For instance, retail inventory managers can don wireless AR/VR goggles, connect to specific servers and, voila, suddenly have access to the location in real time … as if they were there. “But the challenge is that it has to be in real time,” Mao said, noting that wireless devices — which allow users more freedom — are not as fast as wired counterparts and immersive media applications usually require too much data to be transmitted.

The project features five thrusts, Mao said. Parts one and two focus on learning-based immersive media compression or developing high-efficiency light field and point cloud compression solutions. Thrusts three and four explore the fundamental performance concepts and techniques that facilitate wireless AR/VR transmission and interaction. Thrust five will integrate all techniques developed and validate their respective performance with simulation studies using open-source datasets and experimental studies using an AR/VR testbed and publicly available wireless and cloud-related platforms.
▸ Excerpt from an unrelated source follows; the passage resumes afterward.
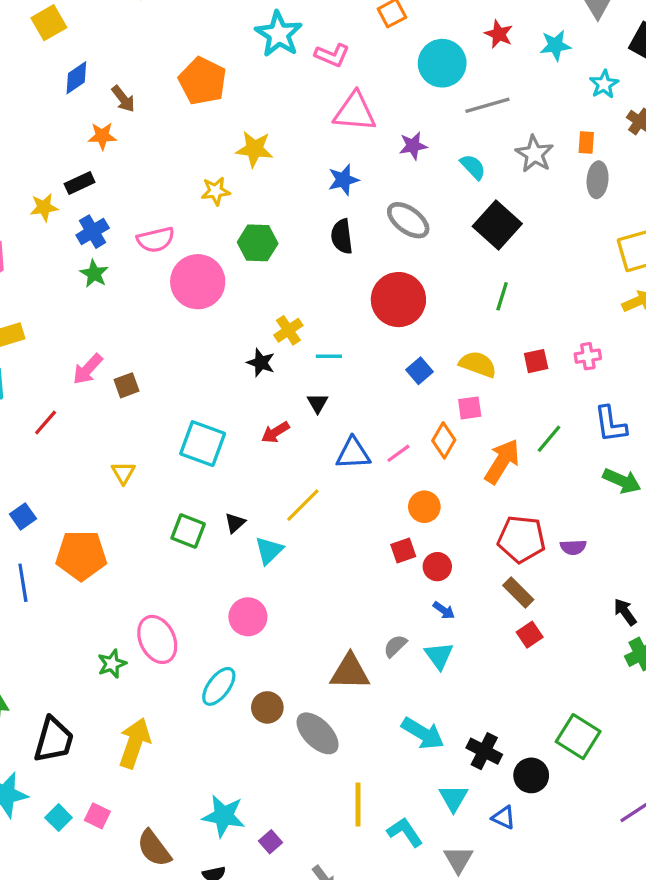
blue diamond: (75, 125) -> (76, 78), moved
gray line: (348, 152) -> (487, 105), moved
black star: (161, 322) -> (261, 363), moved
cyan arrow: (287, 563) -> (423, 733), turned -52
Mao, the principal investigator, is collaborating with Zhu Li, co-investigator and associate professor in computer science and electrical engineering at the University of Missouri-Kansas City. “Our team is unique,” Mao said. “Dr. Li is a video compression and signal processing expert, and my expertise is in wireless communications and networking.. We complement each other, so we can produce results.”

“Receiving this award is more than an honor,” Mao said. “It is also a great responsibility. We need to deliver.”

But Mao wants to take this study a step further than the RINGS program. He wants to “connect the unconnected.”

“44 million households in America have no broadband connection,” he said. “many living in rural areas with limited access to schools, or education. But what if we can offer immersive media applications? What if we can bring the virtual classrooms to them? We want to use this kind of AR/VR – using tools we find through this study – and deliver real-time education to places that cannot offer this.

“We can make an impact on the world, and that’s what’s most important.”